Ehemalige Fahrbahnen zurückgebaut


Bereits abgeschlossen sind auch die Pflanzungen von Feldgehölzen und Laubwäldern in den Gemarkungen Groß Warnow, Karstädt und Reckenzin mit einem Gesamtumfang von 9,5 Hektar.

Da durch den Neubau der A 14 auch der Verlauf der B5 und der L131 teils verlegt werden musste, sind die dadurch nicht mehr benötigten Fahrbahnflächen bereits zurückgebaut worden. Konkret heißt das, dass auf einer Fläche von rund 2,52 Hektar die Entsiegelung erfolgte. Auch das wird als Ausgleichsmaßnahme gewertet.

Im Herbst geht es mit Gestaltungen los, die unmittelbar die A 14-Trasse in das Landschaftsbild einbinden. Dazu zählen die Bepflanzung der Faunabrücken sowie die Begrünung der Böschungen, der Anschlussstellen und des Regenrückhaltebeckens (Höhe der Überführung eines Wirtschaftsweges über die A 14 in der Gemarkung Pinnow) sowie des Mittelstreifens. „Nach der Pflanzung werden diese Vegetationsbestände drei Jahre lang gepflegt“, teilte Etta Weiner weiter mit.
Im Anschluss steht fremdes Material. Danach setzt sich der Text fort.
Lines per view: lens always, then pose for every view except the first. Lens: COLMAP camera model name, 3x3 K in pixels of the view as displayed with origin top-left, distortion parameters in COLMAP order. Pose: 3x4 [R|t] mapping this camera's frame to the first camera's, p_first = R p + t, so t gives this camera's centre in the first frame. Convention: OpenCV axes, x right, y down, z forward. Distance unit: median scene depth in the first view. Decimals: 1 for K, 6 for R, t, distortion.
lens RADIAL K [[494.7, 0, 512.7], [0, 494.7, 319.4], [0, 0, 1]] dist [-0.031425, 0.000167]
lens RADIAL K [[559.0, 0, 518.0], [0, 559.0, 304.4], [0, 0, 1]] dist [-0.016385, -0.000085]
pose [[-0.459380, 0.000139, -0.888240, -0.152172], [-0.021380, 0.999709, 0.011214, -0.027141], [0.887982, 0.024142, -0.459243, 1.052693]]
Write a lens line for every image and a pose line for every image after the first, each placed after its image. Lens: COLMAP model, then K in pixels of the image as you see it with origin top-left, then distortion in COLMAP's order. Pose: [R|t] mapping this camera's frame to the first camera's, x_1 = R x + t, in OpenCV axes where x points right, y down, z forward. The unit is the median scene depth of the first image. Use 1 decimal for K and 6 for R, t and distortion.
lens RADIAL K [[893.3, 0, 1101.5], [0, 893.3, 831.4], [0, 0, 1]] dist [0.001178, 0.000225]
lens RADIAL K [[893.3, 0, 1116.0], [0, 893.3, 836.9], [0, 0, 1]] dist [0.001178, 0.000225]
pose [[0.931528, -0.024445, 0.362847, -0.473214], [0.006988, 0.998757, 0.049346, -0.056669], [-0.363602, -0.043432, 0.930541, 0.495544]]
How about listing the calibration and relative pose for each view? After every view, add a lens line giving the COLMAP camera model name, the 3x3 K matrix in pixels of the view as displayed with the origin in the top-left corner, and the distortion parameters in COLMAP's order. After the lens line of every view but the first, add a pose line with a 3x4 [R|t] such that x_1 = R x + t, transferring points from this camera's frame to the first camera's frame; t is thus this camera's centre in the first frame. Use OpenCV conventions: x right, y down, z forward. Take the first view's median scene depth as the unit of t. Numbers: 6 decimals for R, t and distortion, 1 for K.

Als wesentliche Leistungen umfasst dieses Vorhaben die Pflanzung von etwa 1050 Bäumen und Solitärgehölzen, zirka 4,5 Hektar Gehölzansaaten, 7,5 Hektar Gehölzpflanzungen und die Mahd von 65,5 Hektar Ansaaten bzw. Sukzessionsflächen.


Kiefernwald im Mendeluch wurde zu Mischwald


Im Umfeld des FFH-Gebietes „Mendeluch“ (Perleberger Stadtforst) wurden im Herbst 2014 bereits rund 5,5 Hektar Kiefernwald zu Mischwaldbeständen durch Pflanzung von Laubbaumarten umgebaut. Ebenfalls im Mendeluch werden ab Herbst diesen Jahres noch alte Entwässerungsgräben verfüllt, um die Wasserhaltung im Moor zu verbessern. Dies umfasst etwa 1350 Meter laufende Ring- und Stichgräben. Ebenfalls wurden in der Gemarkung Weisen weitere acht Hektar Kiefernwald zu Mischwald umgebaut (Beginn 2014, Ende voraussichtlich in 2017).

Die großen Entsiegelungsmaßnahmen auf den Flugplätzen Perleberg und Neuruppin mit zum Teil anschließenden Erstaufforstungen sind noch nicht baulich begonnen. Dort sei vorgesehen, Erschließungsflächen, ehemalige Rollbahnen sowie rudimentäre Gebäudereste, Zäune sowie Kleinteile zurückzubauen. Seit 2014 erfolgen dort schon vorbereitend unter anderem die abfalltechnischen Untersuchungen. Mit dem Rückbau soll voraussichtlich 2016 begonnen werden. Die Rückbauflächen umfassen etwa 13,15 Hektar, die anschließenden Aufforstungen 1,7 Hektar.